Predicated Relative Abundance
Most of the landscape in Norbord's Southern Operating Area is predicted to provide highly suitable habitat for Moose. Habitat suitability is lower in the Northern Operating Area.
- The intactness of Moose was 95.1% in the Southern Operating Area, reflecting the cumulative effect of human footprint on this species. This species is predicted to be more abundant than expected compared to reference conditions in this landbase. Higher habitat suitability is likely due in part to forestry activities which increase the amount of the young forest and shrub habitat preferred by Moose.

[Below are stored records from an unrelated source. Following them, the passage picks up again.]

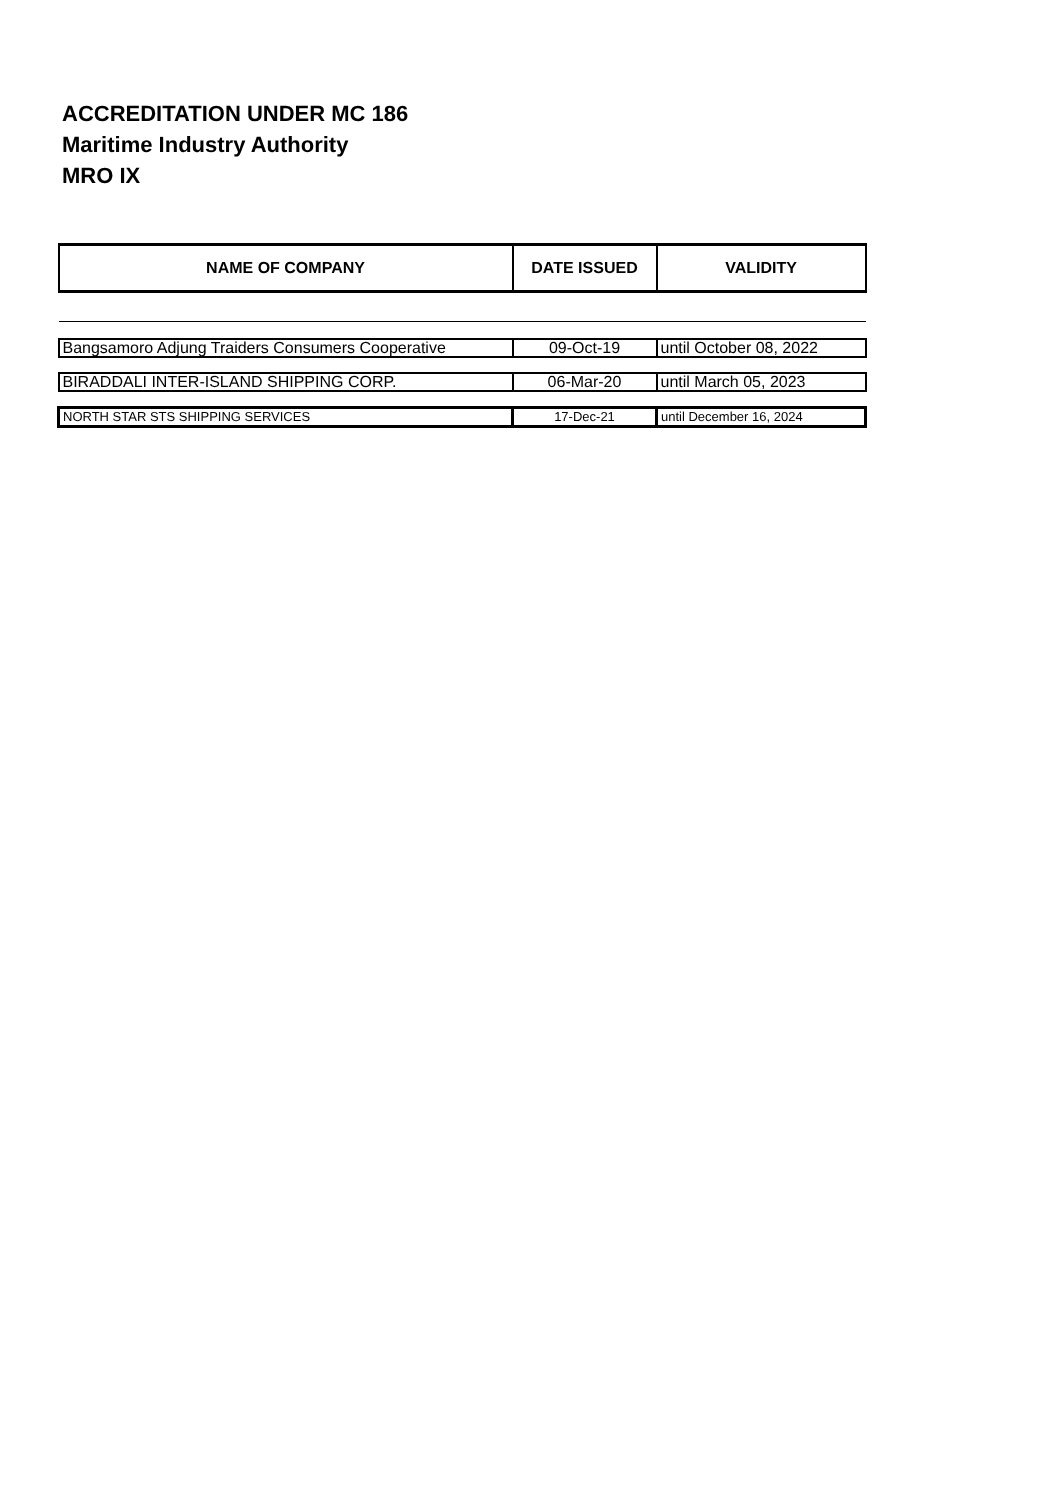ACCREDITATION UNDER MC 186
Maritime Industry Authority
MRO IX
| NAME OF COMPANY | DATE ISSUED | VALIDITY |
| --- | --- | --- |
| Bangsamoro Adjung Traiders Consumers Cooperative | 09-Oct-19 | until October 08, 2022 |
| BIRADDALI INTER-ISLAND SHIPPING CORP. | 06-Mar-20 | until March 05, 2023 |
| NORTH STAR STS SHIPPING SERVICES | 17-Dec-21 | until December 16, 2024 |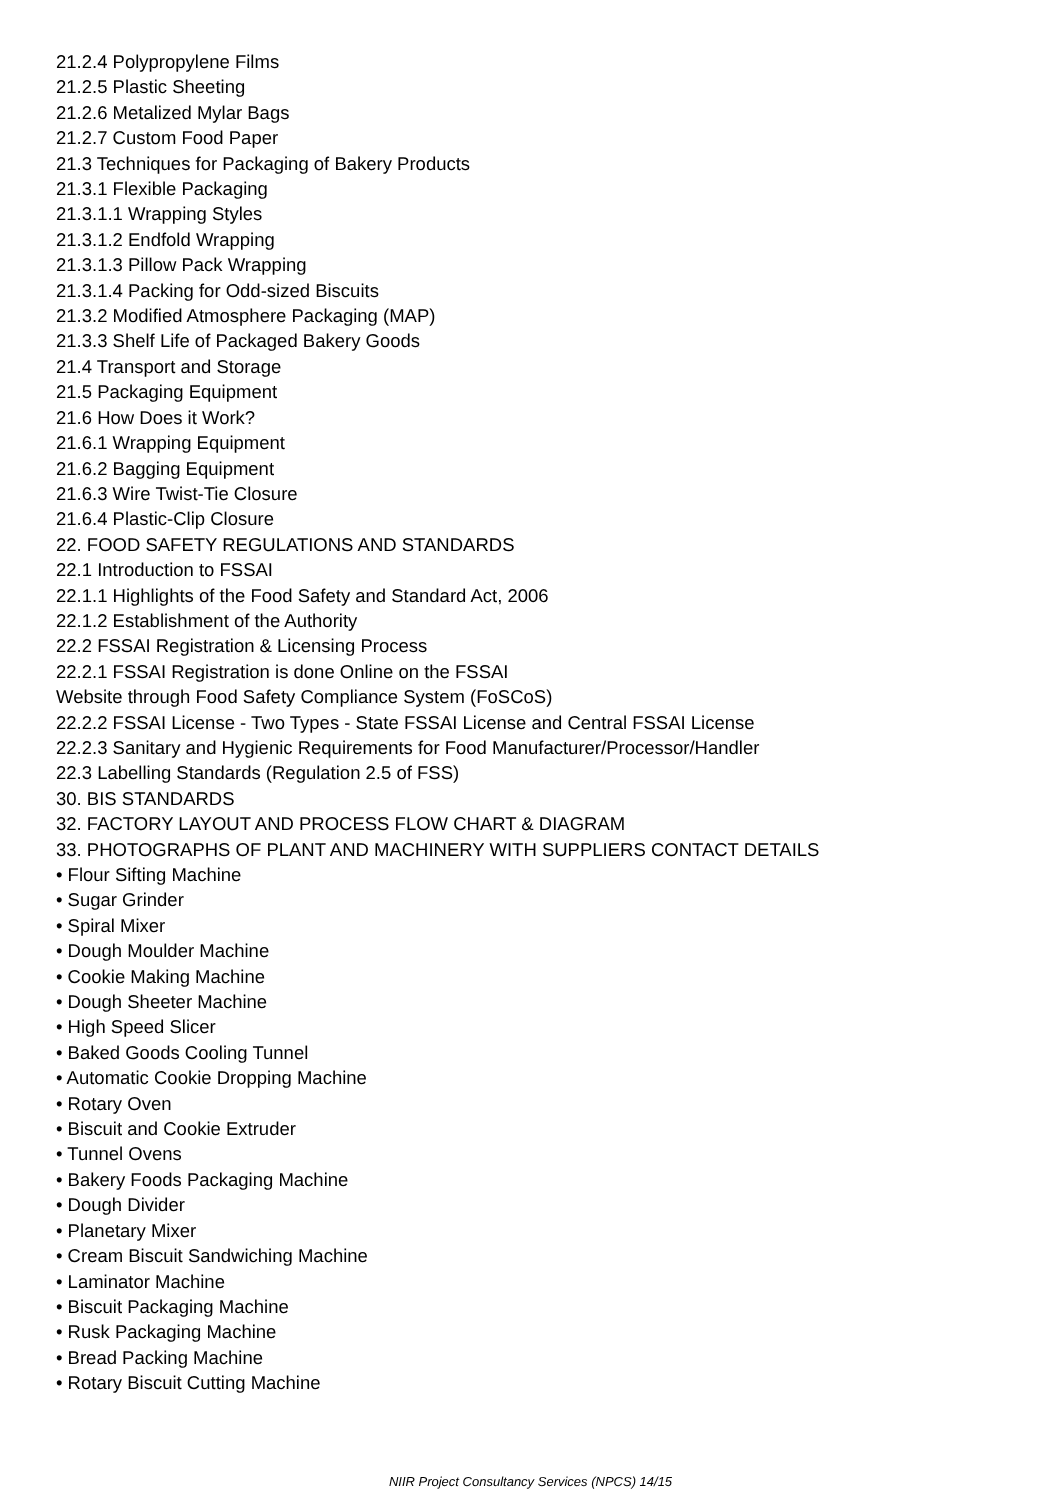21.2.4 Polypropylene Films
21.2.5 Plastic Sheeting
21.2.6 Metalized Mylar Bags
21.2.7 Custom Food Paper
21.3 Techniques for Packaging of Bakery Products
21.3.1 Flexible Packaging
21.3.1.1 Wrapping Styles
21.3.1.2 Endfold Wrapping
21.3.1.3 Pillow Pack Wrapping
21.3.1.4 Packing for Odd-sized Biscuits
21.3.2 Modified Atmosphere Packaging (MAP)
21.3.3 Shelf Life of Packaged Bakery Goods
21.4 Transport and Storage
21.5 Packaging Equipment
21.6 How Does it Work?
21.6.1 Wrapping Equipment
21.6.2 Bagging Equipment
21.6.3 Wire Twist-Tie Closure
21.6.4 Plastic-Clip Closure
22. FOOD SAFETY REGULATIONS AND STANDARDS
22.1 Introduction to FSSAI
22.1.1 Highlights of the Food Safety and Standard Act, 2006
22.1.2 Establishment of the Authority
22.2 FSSAI Registration & Licensing Process
22.2.1 FSSAI Registration is done Online on the FSSAI
Website through Food Safety Compliance System (FoSCoS)
22.2.2 FSSAI License - Two Types - State FSSAI License and Central FSSAI License
22.2.3 Sanitary and Hygienic Requirements for Food Manufacturer/Processor/Handler
22.3 Labelling Standards (Regulation 2.5 of FSS)
30. BIS STANDARDS
32. FACTORY LAYOUT AND PROCESS FLOW CHART & DIAGRAM
33. PHOTOGRAPHS OF PLANT AND MACHINERY WITH SUPPLIERS CONTACT DETAILS
• Flour Sifting Machine
• Sugar Grinder
• Spiral Mixer
• Dough Moulder Machine
• Cookie Making Machine
• Dough Sheeter Machine
• High Speed Slicer
• Baked Goods Cooling Tunnel
• Automatic Cookie Dropping Machine
• Rotary Oven
• Biscuit and Cookie Extruder
• Tunnel Ovens
• Bakery Foods Packaging Machine
• Dough Divider
• Planetary Mixer
• Cream Biscuit Sandwiching Machine
• Laminator Machine
• Biscuit Packaging Machine
• Rusk Packaging Machine
• Bread Packing Machine
• Rotary Biscuit Cutting Machine
NIIR Project Consultancy Services (NPCS) 14/15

- In the Northern Operating Area, Moose intactness was 99.1% with this species predicted to be slightly less abundant than expected compared to reference conditions. Habitat suitability is generally predicted to be lower in the Northern Operating Area compared to in the south.
Moose (Alces alces)
Effects of Forestry Footprint
Predicted Effects of Forestry Footprint on Moose
The ABMI combines its species habitat models with landbase information to infer the effects of different industrial sectors on Moose at two scales. Local scale effects indicate how much the abundance of Moose changes in the exact areas where forestry footprint occurs. Regional population effects show how much the total population of Moose in the region is predicted to have changed due to that sector’s footprint in the region. Details for calculating sector effects can be found in the Methods.
Local Scale Effects
Moose are predicted to be more abundant where forestry footprint occurs, increasing by:
Northern Operating Area: +3.7%
Southern Operating Area: +37.4%
Moose are positively impacted by the increase in young, shrubby browse created by forestry activities.
Regional Population Effects
Moose populations are predicted to be more abundant across each operating area because of forestry footprint, increasing by:
Northern Operating Area: +0.3%
Southern Operating Area: +8.3%
Larger Moose populations can result when food is more abundant.